Therefore, it's not surprising that the earliest recorded cultures, many of them exceptionally sophisticated, all worshipped the sun. The Egyptians had Ra, their Sun God, who was the supreme ruler over all. The Sumerians believed in Shamesh, and built temples to him all over present day Iran and Iraq. The Mayans, Aztecs and Incans all had complicated divinity systems based on their worship of their Sun God. In Asia, Tian Shu Zhu was the primary deity in the Ancient world, whose images were then blended and transformed into more contemporary Buddhism, Taoism and Hinduism. The Ancient Maori people in Australia called their own Sun God Tane. The most extraorindary aspect of all of these belief systems is how strikingly similar they are. It strikes me as quite remarkable that ancient peoples, years and miles apart, would create such vivid images and beliefs, without contact with one another. Literally every ancient people, on every continent had beliefs that were remarkably alike.

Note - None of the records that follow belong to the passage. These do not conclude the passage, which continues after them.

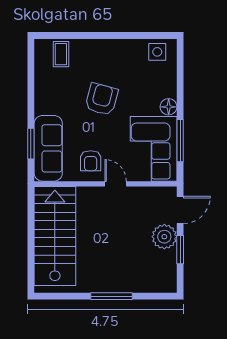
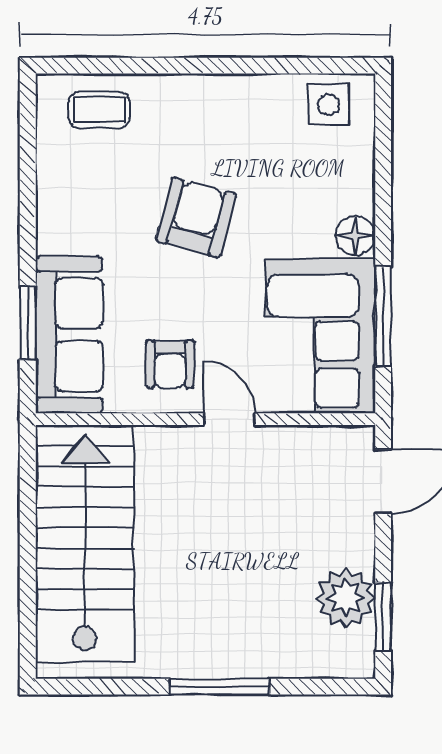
coffee table: (61, 54) -> (99, 110), turned 90
plant: (164, 237) -> (346, 598), moved
window: (180, 250) -> (383, 616), moved

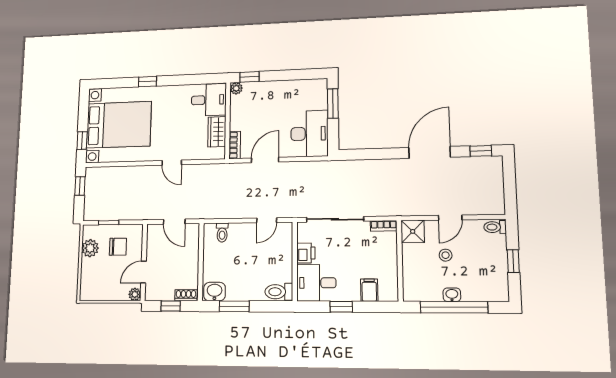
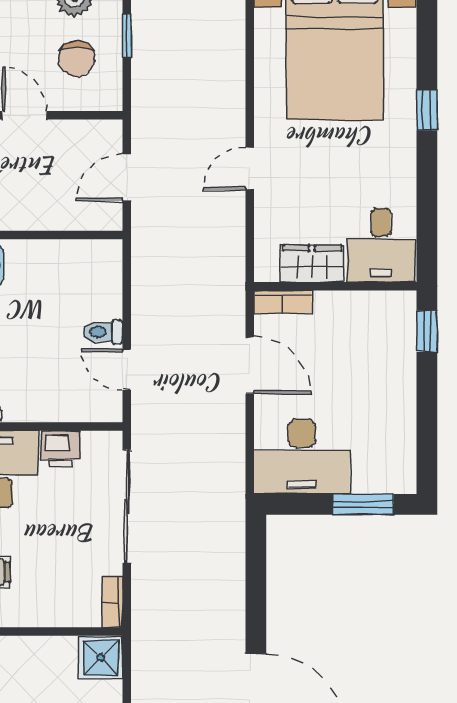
plant: (236, 88) -> (403, 304), removed
toilet: (222, 233) -> (103, 332), moved

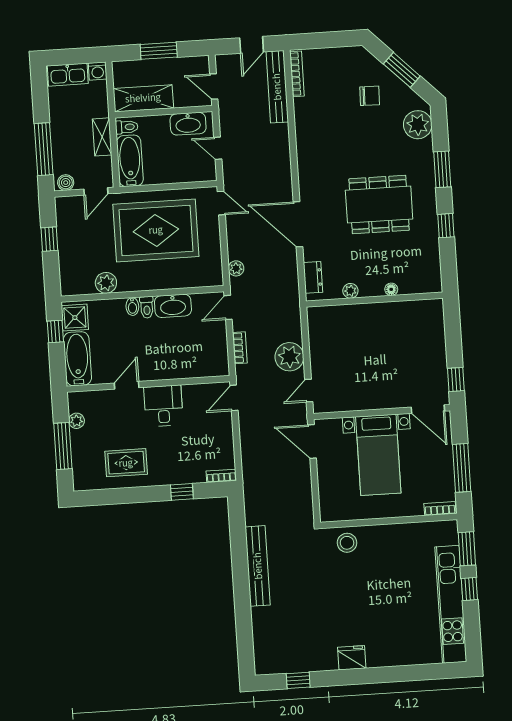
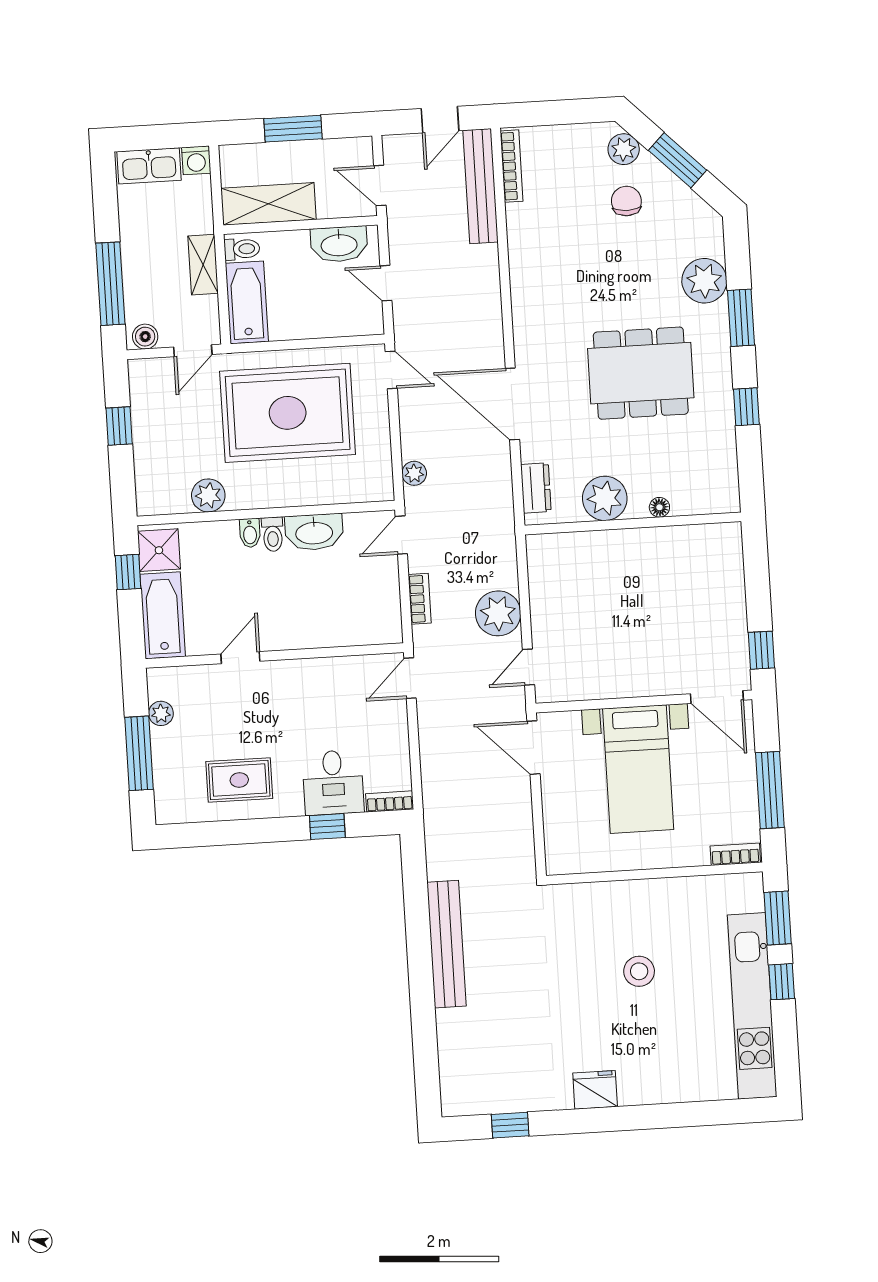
plant: (368, 63) -> (624, 149), added
chair: (370, 96) -> (626, 201), turned -91
plant: (418, 125) -> (704, 281), moved
plant: (350, 291) -> (605, 498), width x1.88, depth x1.88
desk: (163, 406) -> (333, 783), moved, turned 180
stool: (347, 543) -> (639, 971), moved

While their rituals differed greatly, the underlying message of the Sun's importance to their very survival was key.
In Yoga, we practice a series of poses called Sun Salutations. While some groups have tried to label these asanas as sun worship, this simply isn't true. Sun Salutations are a physical manifestation of the sun's progress across the sky. They were developed in India to mimic the power, grace and movement of the sun, but not to deify it. Religious ideals aside, Sun Salutations are the backbone asanas of any Yoga practice, regardless of style. More restorative classes create gentle, peaceful arcs of movement, slowly working through the progression. Power Yoga classes will hold each pose for much longer and or will increase their speed to maximize the cardio benefit. Regardless of the tone of the Yoga class, the series of asanas remains constant, and a complete series can bring a sense of strength, flexibility, toning and focus to the practitioner. They are a wonderful way to begin a practice, or to simply begin one's day. While each asana on its own can offer tremendous benefits, it's both the complete series and sequence that can lead to overall good health and wellness.
If you live in a climate, as I do, in which the sun is often stealth, I recommend doing whatever you can to enjoy the sunshine when it's available. On cold days, put a comfortable chair near a sunny window and close your eyes to soak up the gentle rays. Even in chilly weather, bundle up and head out for a short walk. I'm not a believer in tanning beds, due to the skin damage. I believe that natural sun is much healthier, even if it's in small doses. So, find what you need to do, during the long, dark months, to get what little sunshine you can. Remember to exercise in ways that help boost your endorphins, and always appreciate the sun when you do have it.
Although we're into "Mud Season" right now (Maine's euphemism for Spring), just being outside and getting a little bit of early yard clean up down can feel magnificent. Just remember to wear both sunscreen and Wellies. Even mud can be a great reminder that the sun is melting away the snow!